I dunno, but I am holding onto the power of Horsegods.
Please, horsegods, please.
HORSE AND MAN is a blog in growth… if you like this, please pass it around!
Thank you… I’m thrilled you made it to the bright side of it all. Your words have given me
strength today. Much appreciated.
I stumbled across you blog while looking for cures for my little mans (2 year olds AQHA) dandruff since then I have been hooked and have read almost every post. Sending healing thoughts and energy your way each and every day. This post here really got to me. I had a LONG life and limb road with my life long horse and the love of my life. He had a run in with barbed wire and the resulting injury left 2 inches of bone exposed in his hock. I know exactly that feeling of maybe they are giving up and that maybe you can’t do enough. I felt it many times at one point I was told that i would be lucky if he was ever sound enough on it to be in a field with out pain meds.
All I can say is keep with the healing thoughts and allow those moments of falling apart. Every time I fell apart the other love of my life (BF) would just hold me while I cried but everytime I would find myself climbing back in the stall to cuddle with Lightning. As if the thought of hurting me was the worst thing to happen to him he would get stronger each and every time. Now we are 2 years since the injury and we are preparing to return to competition in the spring.
thank you for sharing all this with us and we are all rooting for you and MT!
Dawn, you have given MT every chance in the world. Don’t give up until she tells you she is done. She will, you know. If she tells you it’s time to stop, I will cry with you. Hugs
Thanks for making me cry at work. I am picturing your same healing images in my mind for Tess as well.
Soooo rooting for you both. I am learning so much along the way and I am grateful for that knowledge.
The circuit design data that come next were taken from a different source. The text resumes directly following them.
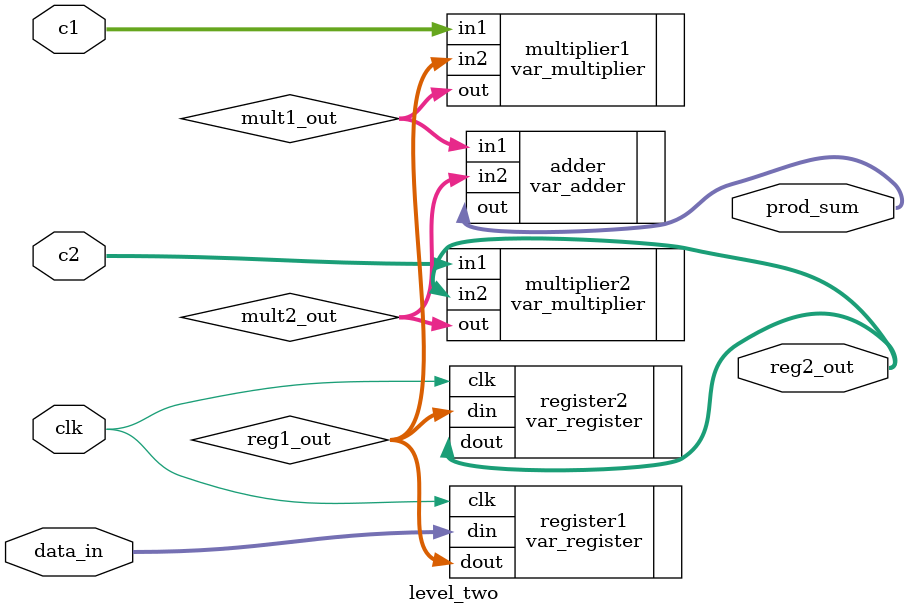
<source format=v>
`timescale 1ns/1ps
module level_two #(parameter WIDTH = 4) (input wire clk, input wire [WIDTH-1:0] data_in, input wire [WIDTH-1:0] c1, input wire [WIDTH-1:0] c2, output wire [WIDTH-1:0] reg2_out, output wire [(2*WIDTH):0] prod_sum);
    wire [WIDTH-1:0] reg1_out;
    wire [(2*WIDTH)-1:0] mult1_out, mult2_out;
    
    var_register #(.WIDTH(WIDTH)) register1 (.clk(clk), .din(data_in), .dout(reg1_out));
    var_register #(.WIDTH(WIDTH)) register2 (.clk(clk), .din(reg1_out), .dout(reg2_out));
    
    var_multiplier #(.WIDTH(WIDTH)) multiplier1 (.in1(c1), .in2(reg1_out), .out(mult1_out));
    var_multiplier #(.WIDTH(WIDTH)) multiplier2 (.in1(c2), .in2(reg2_out), .out(mult2_out));
    
    var_adder #(.WIDTH(2*WIDTH)) adder (.in1(mult1_out), .in2(mult2_out), .out(prod_sum));
endmodule

</source>
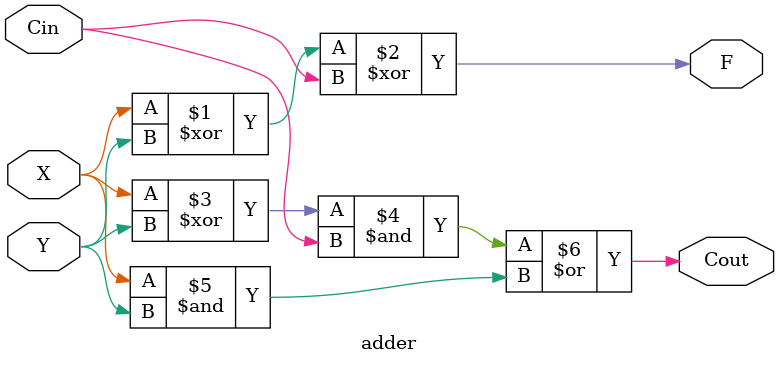
<source format=v>
module adder_32bit(A,B,S,C32);
     input [32:1] A;
     input [32:1] B;
     output [32:1] S;
     output C32;

     wire px1,gx1,px2,gx2;
     wire c16;

  CLA_16 CLA1(
      .A(A[16:1]),
        .B(B[16:1]),
        .c0(0),
        .S(S[16:1]),
        .px(px1),
        .gx(gx1)
    );

  CLA_16 CLA2(
        .A(A[32:17]),
          .B(B[32:17]),
          .c0(c16),
          .S(S[32:17]),
          .px(px2),
          .gx(gx2)
    );

  assign c16 = gx1 ^ (px1 && 0); //c0 = 0
  assign        C32 = gx2 ^ (px2 && c16);
endmodule

module CLA_16(A,B,c0,S,px,gx);
    input [16:1] A;
    input [16:1] B;
    input c0;
    output gx,px;
    output [16:1] S;

    wire c4,c8,c12;
    wire Pm1,Gm1,Pm2,Gm2,Pm3,Gm3,Pm4,Gm4;

    adder_4 adder1(
         .x(A[4:0]),
          .y(B[4:1]),
          .c0(c0),
          .c4(),
          .F(S[4:1]),
          .Gm(Gm1),
          .Pm(Pm1)
    );

    adder_4 adder2(
         .x(A[8:5]),
          .y(B[8:5]),
          .c0(c4),
          .c4(),
          .F(S[8:5]),
          .Gm(Gm2),
          .Pm(Pm2)
    );

    adder_4 adder3(
         .x(A[12:9]),
          .y(B[12:9]),
          .c0(c8),
          .c4(),
          .F(S[12:9]),
          .Gm(Gm3),
          .Pm(Pm3)
    );

    adder_4 adder4(
         .x(A[16:13]),
          .y(B[16:13]),
          .c0(c12),
          .c4(),
          .F(S[16:13]),
          .Gm(Gm4),
          .Pm(Pm4)
    );

    assign   c4 = Gm1 ^ (Pm1 & c0);
     assign         c8 = Gm2 ^ (Pm2 & Gm1) ^ (Pm2 & Pm1 & c0);
    assign          c12 = Gm3 ^ (Pm3 & Gm2) ^ (Pm3 & Pm2 & Gm1) ^ (Pm3 & Pm2 & Pm1 & c0);

    assign  px = Pm1 & Pm2 & Pm3 & Pm4;
    assign         gx = Gm4 ^ (Pm4 & Gm3) ^ (Pm4 & Pm3 & Gm2) ^ (Pm4 & Pm3 & Pm2 & Gm1);
endmodule

module adder_4(x,y,c0,c4,F,Gm,Pm);
      input [4:1] x;
      input [4:1] y;
      input c0;
      output c4,Gm,Pm;
      output [4:1] F;

      wire p1,p2,p3,p4,g1,g2,g3,g4;
      wire c1,c2,c3;
      adder adder1(
                 .X(x[1]),
                     .Y(y[1]),
                     .Cin(c0),
                     .F(F[1]),
                     .Cout()
                );

      adder adder2(
                 .X(x[2]),
                     .Y(y[2]),
                     .Cin(c1),
                     .F(F[2]),
                     .Cout()
                );  

      adder adder3(
                 .X(x[3]),
                     .Y(y[3]),
                     .Cin(c2),
                     .F(F[3]),
                     .Cout()
                );

      adder adder4(
                 .X(x[4]),
                     .Y(y[4]),
                     .Cin(c3),
                     .F(F[4]),
                     .Cout()
                );      

        CLA CLA(
            .c0(c0),
            .c1(c1),
            .c2(c2),
            .c3(c3),
            .c4(c4),
            .p1(p1),
            .p2(p2),
            .p3(p3),
            .p4(p4),
            .g1(g1),
            .g2(g2),
            .g3(g3),
            .g4(g4)
        );



  assign   p1 = x[1] ^ y[1];      
  assign          p2 = x[2] ^ y[2];
   assign         p3 = x[3] ^ y[3];
   assign         p4 = x[4] ^ y[4];

  assign   g1 = x[1] & y[1];
  assign          g2 = x[2] & y[2];
  assign          g3 = x[3] & y[3];
   assign         g4 = x[4] & y[4];

  assign Pm = p1 & p2 & p3 & p4;
   assign       Gm = g4 ^ (p4 & g3) ^ (p4 & p3 & g2) ^ (p4 & p3 & p2 & g1);
endmodule

module CLA(c0,c1,c2,c3,c4,p1,p2,p3,p4,g1,g2,g3,g4);

     input c0,g1,g2,g3,g4,p1,p2,p3,p4;
     output c1,c2,c3,c4;

     assign c1 = g1 ^ (p1 & c0);
     assign        c2 = g2 ^ (p2 & g1) ^ (p2 & p1 & c0);
     assign        c3 = g3 ^ (p3 & g2) ^ (p3 & p2 & g1) ^ (p3 & p2 & p1 & c0);
     assign        c4 = g4^(p4&g3)^(p4&p3&g2)^(p4&p3&p2&g1)^(p4&p3&p2&p1&c0);
endmodule

module adder(X,Y,Cin,F,Cout);

  input X,Y,Cin;
  output F,Cout;

  assign F = X ^ Y ^ Cin;
  assign Cout = (X ^ Y) & Cin | X & Y;
endmodule
</source>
For some reason I attract horses with laminitis issues (maybe the horse gods know I don’t give up either), each case has been so different, there is no “one cure fits all”. As hard as these situations are, I believe they allow us to be interchangeably student and teacher, and you Dawn are both: MT’s student and our teacher.
Just to let you know that all of us who read your blog everyday are behind you and MT. We are also praying to the Horse Gods for a good recovery for Tess.
Hope you and hubby, your family and your 4 legged family all have a very Happy Christmas and lets hope for a great New Year for us all.